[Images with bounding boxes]
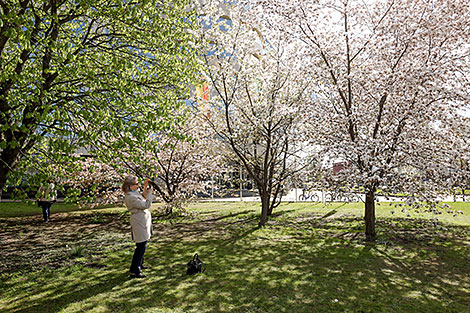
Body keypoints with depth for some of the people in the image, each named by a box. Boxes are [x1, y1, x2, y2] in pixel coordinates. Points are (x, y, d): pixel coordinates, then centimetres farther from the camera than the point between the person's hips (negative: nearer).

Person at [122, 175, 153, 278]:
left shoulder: (135, 193, 8)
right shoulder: (130, 197, -22)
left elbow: (143, 199, 26)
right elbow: (146, 205, -22)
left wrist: (145, 189, 15)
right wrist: (150, 193, -12)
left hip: (144, 221, 10)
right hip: (139, 222, -10)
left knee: (143, 244, 21)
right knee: (141, 246, -6)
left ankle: (139, 264, 36)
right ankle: (134, 271, 2)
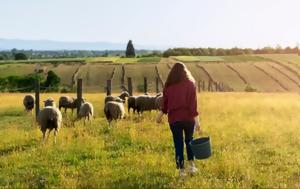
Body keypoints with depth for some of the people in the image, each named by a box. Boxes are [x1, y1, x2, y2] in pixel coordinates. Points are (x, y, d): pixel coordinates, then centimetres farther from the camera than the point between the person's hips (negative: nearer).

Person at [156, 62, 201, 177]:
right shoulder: (190, 84, -5)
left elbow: (165, 103, 9)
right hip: (188, 118, 0)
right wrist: (197, 120, -11)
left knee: (178, 144, 8)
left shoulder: (168, 86, -1)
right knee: (189, 140, 20)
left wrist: (161, 114, 26)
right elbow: (193, 104, -11)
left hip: (174, 119, 1)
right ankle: (191, 164, 12)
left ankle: (181, 170, 10)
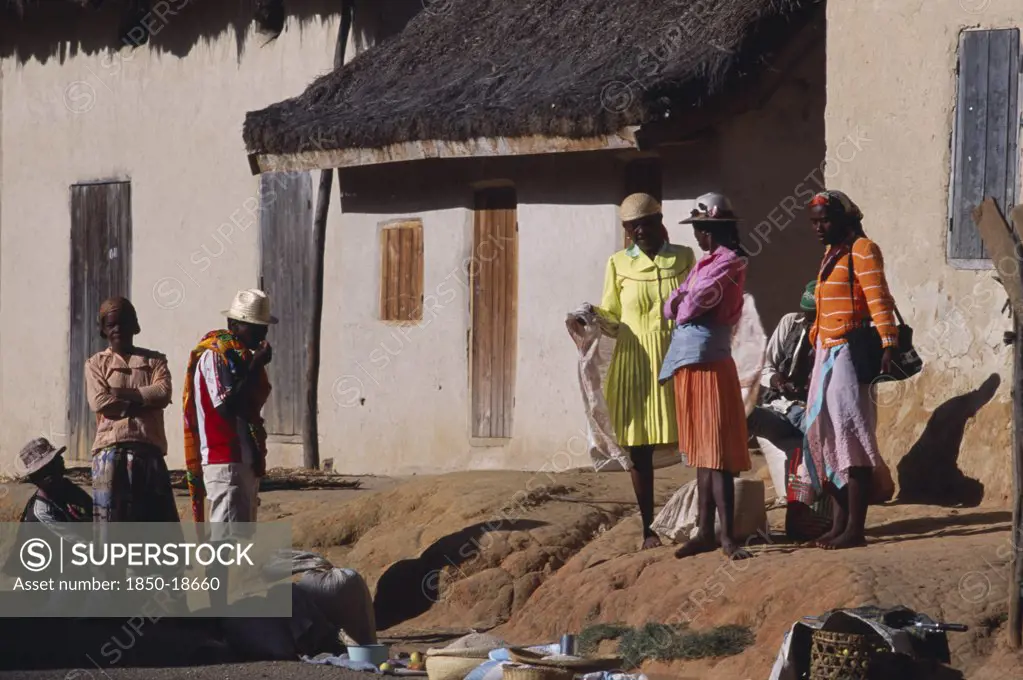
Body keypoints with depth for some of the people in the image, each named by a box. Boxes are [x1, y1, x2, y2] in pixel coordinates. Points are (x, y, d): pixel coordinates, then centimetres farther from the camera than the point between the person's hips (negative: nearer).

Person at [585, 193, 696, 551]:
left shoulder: (683, 258, 7)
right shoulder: (619, 264, 5)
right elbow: (612, 314, 8)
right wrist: (593, 314, -12)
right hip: (636, 363, 0)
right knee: (639, 449, 1)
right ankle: (648, 528, 8)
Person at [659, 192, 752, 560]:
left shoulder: (727, 262, -10)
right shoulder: (706, 263, 18)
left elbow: (693, 305, -17)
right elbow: (671, 307, 12)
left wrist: (681, 304, 3)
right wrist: (680, 302, -9)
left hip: (709, 364, -9)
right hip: (691, 365, 9)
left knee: (715, 453, -10)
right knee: (702, 453, 11)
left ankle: (727, 536, -11)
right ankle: (705, 531, 16)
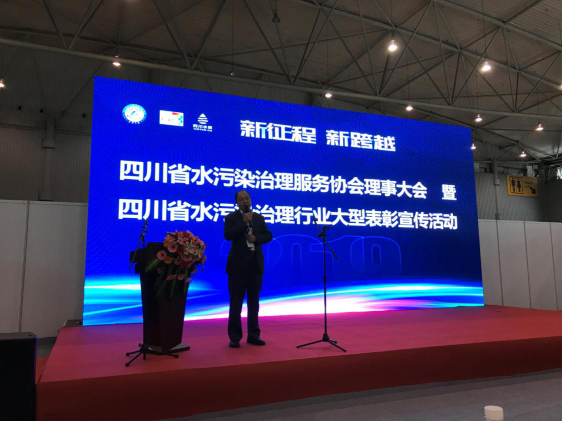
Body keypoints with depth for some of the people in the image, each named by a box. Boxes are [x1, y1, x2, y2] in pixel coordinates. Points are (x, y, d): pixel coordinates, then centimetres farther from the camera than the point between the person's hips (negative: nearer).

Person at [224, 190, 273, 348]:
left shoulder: (259, 218, 11)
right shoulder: (231, 217, -1)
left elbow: (268, 235, 8)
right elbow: (228, 235, -16)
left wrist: (256, 238, -10)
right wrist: (244, 221, -18)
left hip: (256, 264, 4)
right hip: (238, 264, -4)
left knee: (254, 302, 11)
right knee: (236, 303, 2)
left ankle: (253, 335, 20)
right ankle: (234, 337, 10)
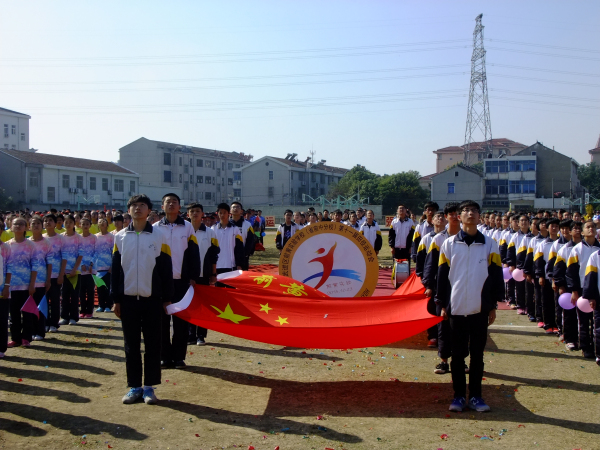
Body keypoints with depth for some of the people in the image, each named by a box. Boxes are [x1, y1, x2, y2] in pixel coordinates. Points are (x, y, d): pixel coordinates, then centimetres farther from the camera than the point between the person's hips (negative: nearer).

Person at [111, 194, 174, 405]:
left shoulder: (159, 237, -1)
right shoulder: (120, 237, 5)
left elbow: (166, 269, 1)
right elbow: (116, 269, 7)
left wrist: (167, 298, -2)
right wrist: (116, 299, 3)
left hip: (152, 299, -2)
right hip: (128, 299, 2)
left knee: (152, 344, 4)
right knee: (131, 345, 7)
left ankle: (149, 387, 14)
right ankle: (134, 386, 17)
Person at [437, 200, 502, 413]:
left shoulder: (490, 245, 3)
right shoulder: (449, 244, 2)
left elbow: (496, 276, 5)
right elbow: (442, 275, 4)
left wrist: (493, 306, 3)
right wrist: (443, 305, 2)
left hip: (480, 309, 0)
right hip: (457, 308, 0)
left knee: (477, 354, 8)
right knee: (458, 354, 6)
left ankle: (476, 396, 18)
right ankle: (459, 395, 16)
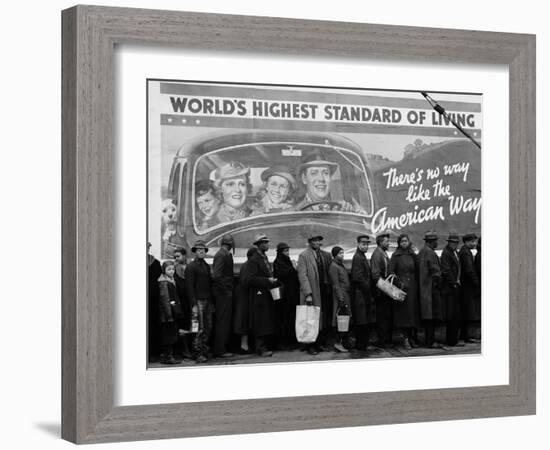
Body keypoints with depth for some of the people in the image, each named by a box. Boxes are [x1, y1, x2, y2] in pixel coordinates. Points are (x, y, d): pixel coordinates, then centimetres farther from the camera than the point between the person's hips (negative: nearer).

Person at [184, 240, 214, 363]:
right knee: (200, 329, -8)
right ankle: (198, 354, -4)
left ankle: (205, 351, 11)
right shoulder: (191, 266, -5)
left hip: (207, 301, 7)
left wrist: (211, 302, 15)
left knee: (208, 328, 5)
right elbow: (190, 287, -9)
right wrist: (194, 305, -15)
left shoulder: (206, 266, 17)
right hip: (198, 301, -7)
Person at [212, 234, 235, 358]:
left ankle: (221, 348, 18)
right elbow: (216, 275, -23)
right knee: (223, 322, -6)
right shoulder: (223, 255, -15)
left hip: (223, 293, 10)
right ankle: (220, 350, -3)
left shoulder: (222, 254, 14)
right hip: (224, 293, -10)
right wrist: (226, 291, -18)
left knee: (223, 322, 13)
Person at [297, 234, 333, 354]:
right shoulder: (303, 256, -3)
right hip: (312, 293, -5)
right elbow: (302, 276, -9)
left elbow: (329, 273, 14)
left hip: (324, 291, 5)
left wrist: (329, 288, 3)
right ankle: (310, 346, 4)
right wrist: (308, 294, -16)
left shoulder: (326, 255, 14)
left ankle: (321, 343, 11)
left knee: (325, 320, 2)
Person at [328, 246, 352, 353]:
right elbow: (335, 284, -15)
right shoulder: (333, 267, -11)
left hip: (346, 295, 9)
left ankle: (345, 342, 14)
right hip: (341, 296, -9)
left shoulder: (341, 265, 18)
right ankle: (339, 343, -8)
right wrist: (341, 298, -19)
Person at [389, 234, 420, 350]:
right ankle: (405, 339, -5)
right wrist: (398, 282, -13)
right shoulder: (395, 255, 1)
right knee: (403, 312, -6)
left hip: (413, 287, 4)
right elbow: (391, 271, -3)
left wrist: (417, 284, 3)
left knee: (414, 312, 2)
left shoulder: (413, 255, 12)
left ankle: (412, 337, 8)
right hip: (402, 288, -4)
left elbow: (417, 271, 14)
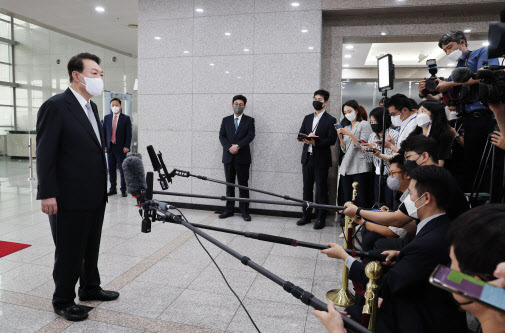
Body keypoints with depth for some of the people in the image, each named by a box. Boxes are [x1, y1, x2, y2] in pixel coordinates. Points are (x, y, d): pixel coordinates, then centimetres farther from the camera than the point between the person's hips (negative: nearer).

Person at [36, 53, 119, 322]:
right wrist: (47, 194, -18)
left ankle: (90, 289, 37)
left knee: (91, 248, 20)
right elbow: (45, 154, -15)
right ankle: (63, 300, 25)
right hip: (69, 198, -8)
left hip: (95, 196, 8)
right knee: (69, 252, 7)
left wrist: (102, 188, 15)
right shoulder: (55, 106, -12)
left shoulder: (91, 107, 13)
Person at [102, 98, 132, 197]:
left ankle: (123, 190, 5)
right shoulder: (107, 118, 11)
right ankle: (113, 189, 16)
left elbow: (129, 134, -3)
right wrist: (104, 145, 4)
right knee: (111, 169, 8)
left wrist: (127, 146, -11)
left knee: (122, 169, -2)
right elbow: (104, 132, 12)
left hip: (121, 148, -4)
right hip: (110, 148, 4)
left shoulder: (126, 118, 1)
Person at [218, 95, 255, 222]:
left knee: (243, 185, 1)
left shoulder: (249, 120, 5)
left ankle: (244, 211, 8)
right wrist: (229, 147, -13)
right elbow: (221, 136, 4)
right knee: (229, 184, 9)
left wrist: (238, 146, -19)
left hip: (242, 158, -3)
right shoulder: (226, 120, 13)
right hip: (228, 157, 3)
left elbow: (251, 135, -8)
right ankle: (229, 210, 17)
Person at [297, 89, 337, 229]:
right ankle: (306, 215, 22)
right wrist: (306, 138, -12)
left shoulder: (330, 120, -3)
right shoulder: (307, 118, 14)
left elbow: (331, 140, -11)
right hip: (307, 158, 5)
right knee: (307, 188, 12)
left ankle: (321, 218, 11)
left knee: (321, 190, 1)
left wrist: (315, 142, -22)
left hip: (321, 160, -5)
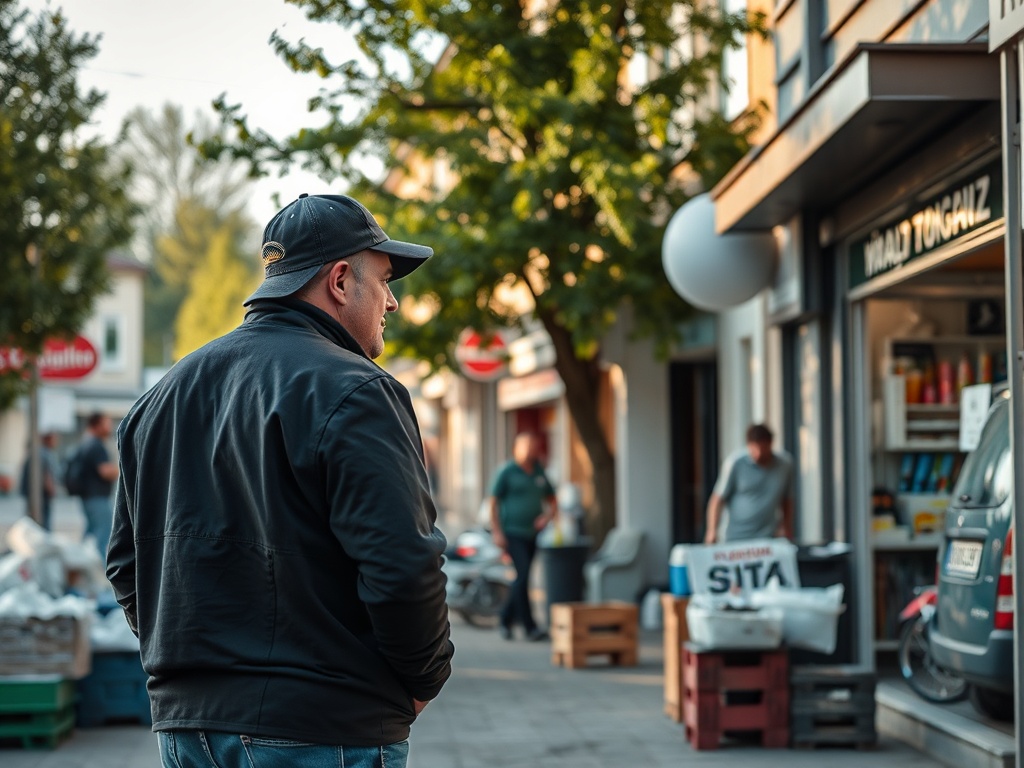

*Problem description:* The data above holds the lines to copy: start at the one with "right hip: (188, 118, 0)", stop at the one with "right wrist: (244, 221, -18)", include both, copy them exactly without pictures, and copy nothing else.

*Response to this task:*
right hip: (188, 118, 0)
right wrist: (197, 120, -11)
left knee: (178, 144, 8)
left shoulder: (168, 86, -1)
right knee: (189, 140, 20)
left wrist: (161, 114, 26)
right elbow: (193, 104, -11)
left hip: (174, 119, 1)
right ankle: (191, 164, 12)
left ankle: (181, 170, 10)
Body keypoints with depth for some of the people in the image, each named by a box. Boxes are [x1, y1, x2, y2] in pixel coordinates. Points are (x, y, d): pixel coordinates, then centimetres farther from the camera than the point between the person's hips (negative: nearer).

Person at [585, 193, 696, 551]:
left shoulder: (683, 258, 7)
right shoulder: (619, 264, 5)
right elbow: (612, 314, 8)
right wrist: (593, 314, -12)
right hip: (636, 363, 0)
right knee: (639, 449, 1)
right ankle: (648, 528, 8)
Person at [659, 192, 752, 560]:
left shoulder: (727, 262, -10)
right shoulder: (706, 263, 18)
left elbow: (693, 305, -17)
right elbow: (671, 307, 12)
left wrist: (681, 304, 3)
right wrist: (680, 302, -9)
left hip: (709, 364, -9)
right hip: (691, 365, 9)
left knee: (715, 453, -10)
right knee: (702, 453, 11)
left ankle: (727, 536, -11)
right ankle: (705, 531, 16)
Body keypoints with depth for some of the people in the image, each named by a box. Boxes are [x1, y1, x2, y2] in pixel coordinates. Points are (x, y, d): pixel coordinates, then centimetres farther from the camera than the point between the person's hips (negative: nearer).

Person at [224, 190, 273, 348]:
left shoulder: (259, 218, 11)
right shoulder: (231, 217, -1)
left elbow: (268, 235, 8)
right elbow: (228, 235, -16)
left wrist: (256, 238, -10)
right wrist: (244, 221, -18)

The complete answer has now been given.